Mr. Rieley stated that it has been a conversation about lots of areas under conservation easements and towers as long as he had been on the Commission.

 

Mr. Cilimberg stated that Mr. Waller’s idea about having the owners be able to see what that impact may be is a practical way of dealing with that issue.

 

Mr. Caramanis stated that they would like to be able to engage with these folks too and hear their concerns.  He stated that they were hearing their comments for the first time.  He stated that the other question related to the grading.  He stated that obviously it was on a steep slope and was put there so that they could have the backdrop, which has to be level with where the tower is.

 

Mr. Rieley stated that he had a problem and that it was up to him to solve it.  He stated that if he could not get access to that site without endangering the trees that are offering the screening that makes it acceptable, then he did not have an acceptable application in his view.

 

Mr. Caramanis asked if there was at least an understanding that the area where the tower goes at least needs to be graded to be flat for the tower to be there.

 

Mr. Rieley stated that he did not necessarily think that was an absolute given.  He stated that if they had a steep site and their solution to that was to make it flat over a large area, and then in the process of doing that they either take out or endanger the trees that are giving the screening, then it was an unacceptable application.  He pointed out that then they would have established a given that puts them in a corner that they cannot get out of.  He asked for a motion.

 

Mr.
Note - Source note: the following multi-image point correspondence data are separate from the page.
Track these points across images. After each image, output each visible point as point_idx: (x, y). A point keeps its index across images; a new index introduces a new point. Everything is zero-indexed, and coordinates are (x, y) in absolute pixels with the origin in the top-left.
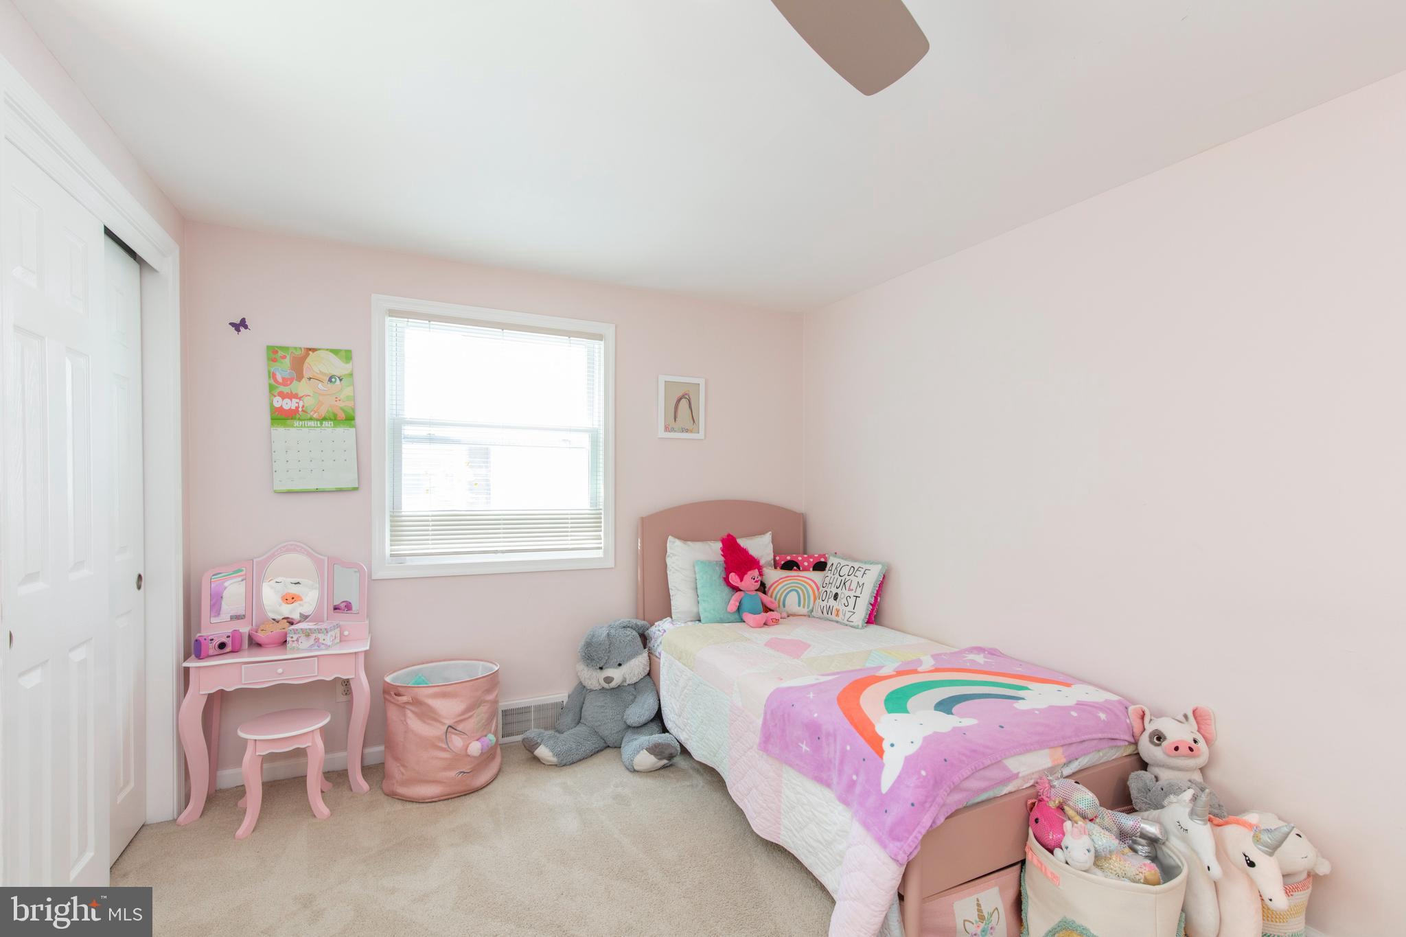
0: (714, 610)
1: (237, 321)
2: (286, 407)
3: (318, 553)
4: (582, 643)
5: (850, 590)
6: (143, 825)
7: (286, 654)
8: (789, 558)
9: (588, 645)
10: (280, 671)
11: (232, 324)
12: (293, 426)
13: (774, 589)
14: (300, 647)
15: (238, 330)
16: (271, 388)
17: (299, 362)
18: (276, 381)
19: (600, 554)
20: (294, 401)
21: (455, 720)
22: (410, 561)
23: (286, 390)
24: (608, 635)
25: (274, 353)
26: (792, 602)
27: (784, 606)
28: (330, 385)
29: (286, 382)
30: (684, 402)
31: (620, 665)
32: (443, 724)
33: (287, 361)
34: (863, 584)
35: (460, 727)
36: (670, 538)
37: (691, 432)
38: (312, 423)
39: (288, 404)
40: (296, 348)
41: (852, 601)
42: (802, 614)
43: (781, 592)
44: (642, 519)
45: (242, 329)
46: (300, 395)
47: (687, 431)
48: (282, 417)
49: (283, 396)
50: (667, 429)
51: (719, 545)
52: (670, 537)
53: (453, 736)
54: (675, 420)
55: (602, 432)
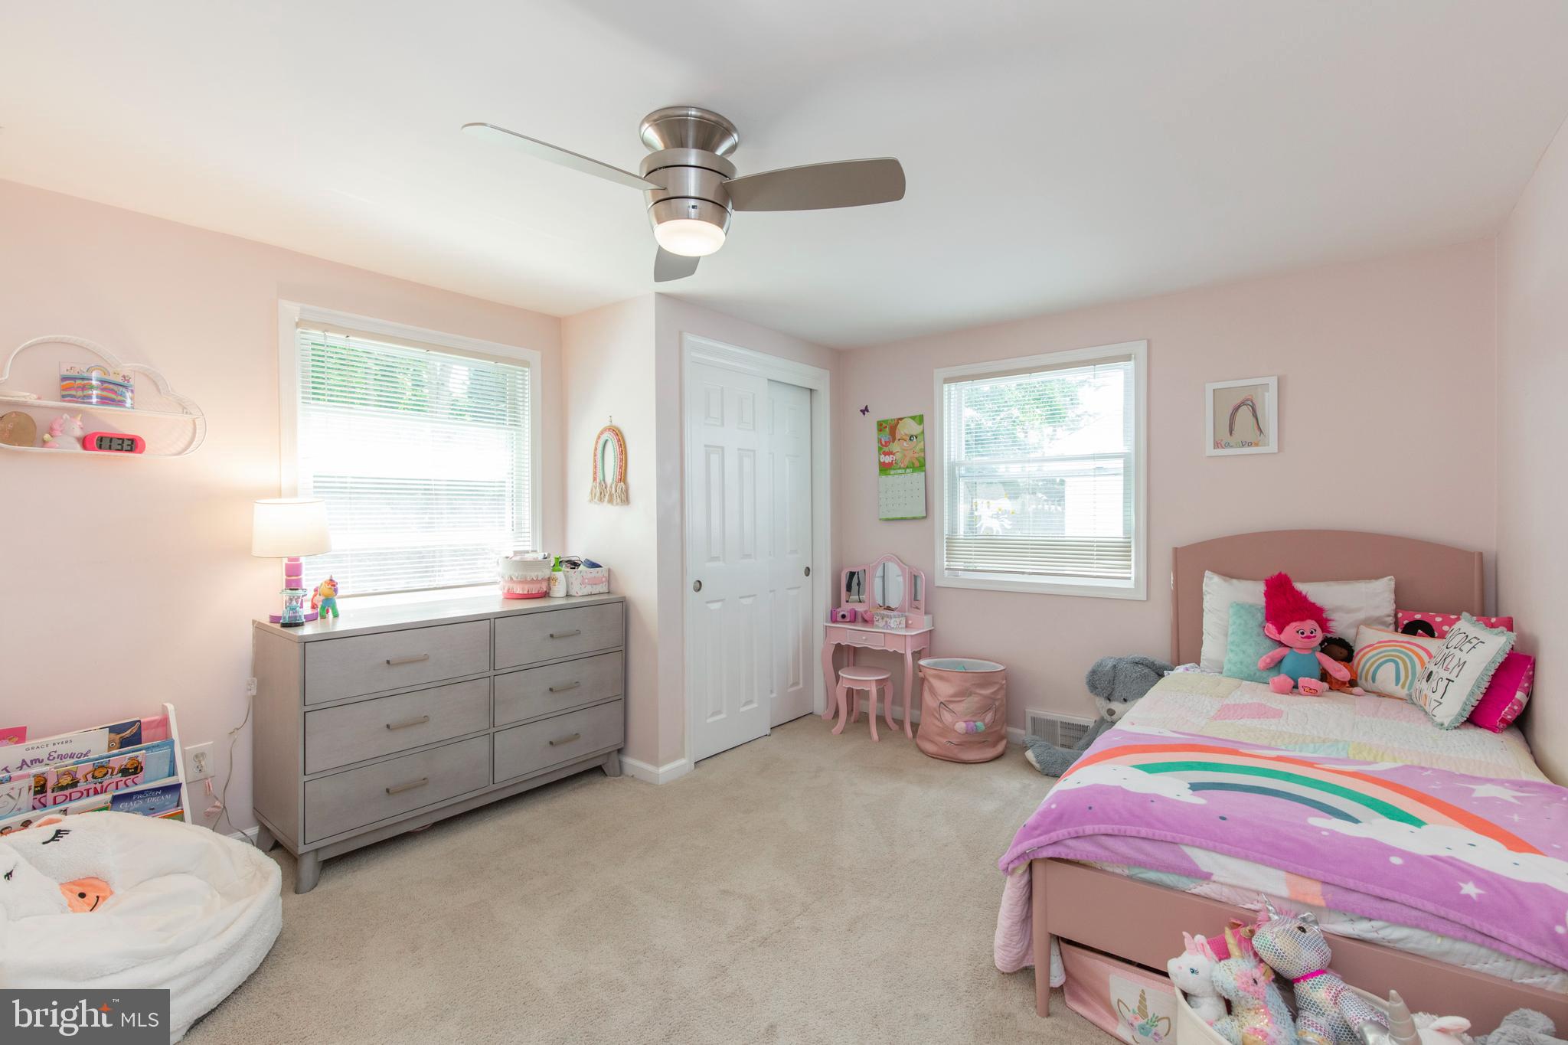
0: (1241, 663)
1: (864, 408)
2: (887, 462)
3: (903, 563)
4: (1090, 669)
5: (1447, 669)
6: (811, 713)
7: (873, 628)
8: (1418, 617)
9: (1094, 672)
10: (864, 638)
11: (861, 411)
12: (890, 474)
13: (1364, 655)
14: (879, 626)
15: (864, 414)
16: (880, 449)
17: (893, 429)
18: (882, 445)
19: (1130, 584)
20: (891, 456)
21: (948, 699)
22: (962, 575)
23: (886, 449)
24: (1115, 666)
25: (881, 426)
26: (1386, 677)
27: (1374, 681)
28: (910, 443)
29: (887, 444)
30: (1245, 411)
31: (1125, 700)
32: (938, 700)
33: (887, 429)
34: (1465, 662)
35: (951, 706)
36: (1208, 573)
37: (1257, 445)
38: (900, 471)
39: (888, 459)
40: (892, 420)
41: (1442, 685)
42: (1399, 696)
43: (1372, 660)
44: (1176, 550)
45: (866, 413)
46: (894, 451)
47: (1250, 444)
48: (885, 468)
49: (886, 454)
50: (1217, 445)
51: (1260, 588)
52: (1207, 571)
53: (945, 712)
54: (1231, 434)
55: (1133, 457)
Finley made the motion to defer SP-2003-72, Linda Vest – Alltel, until the second Tuesday of January as requested by the applicant.

 

Mr. Edgerton seconded the motion.

 

The motion carried by a vote of (6:0).

 

Mr. Rieley stated that SP-2003-72 was deferred to the second week in January.

 

Old Business:

 

Mr. Rieley asked if there was any old business.   There being none, the meeting proceeded.

 

New Business:

           

Mr. Rieley asked if there was any new business.

 

Mr. Cilimberg stated that there would be no Planning Commission meeting on December 23rd.

 

Adjournment:

 

With no further items, the meeting adjourned at 9:00 p.m. to the December 9, 2003 meeting.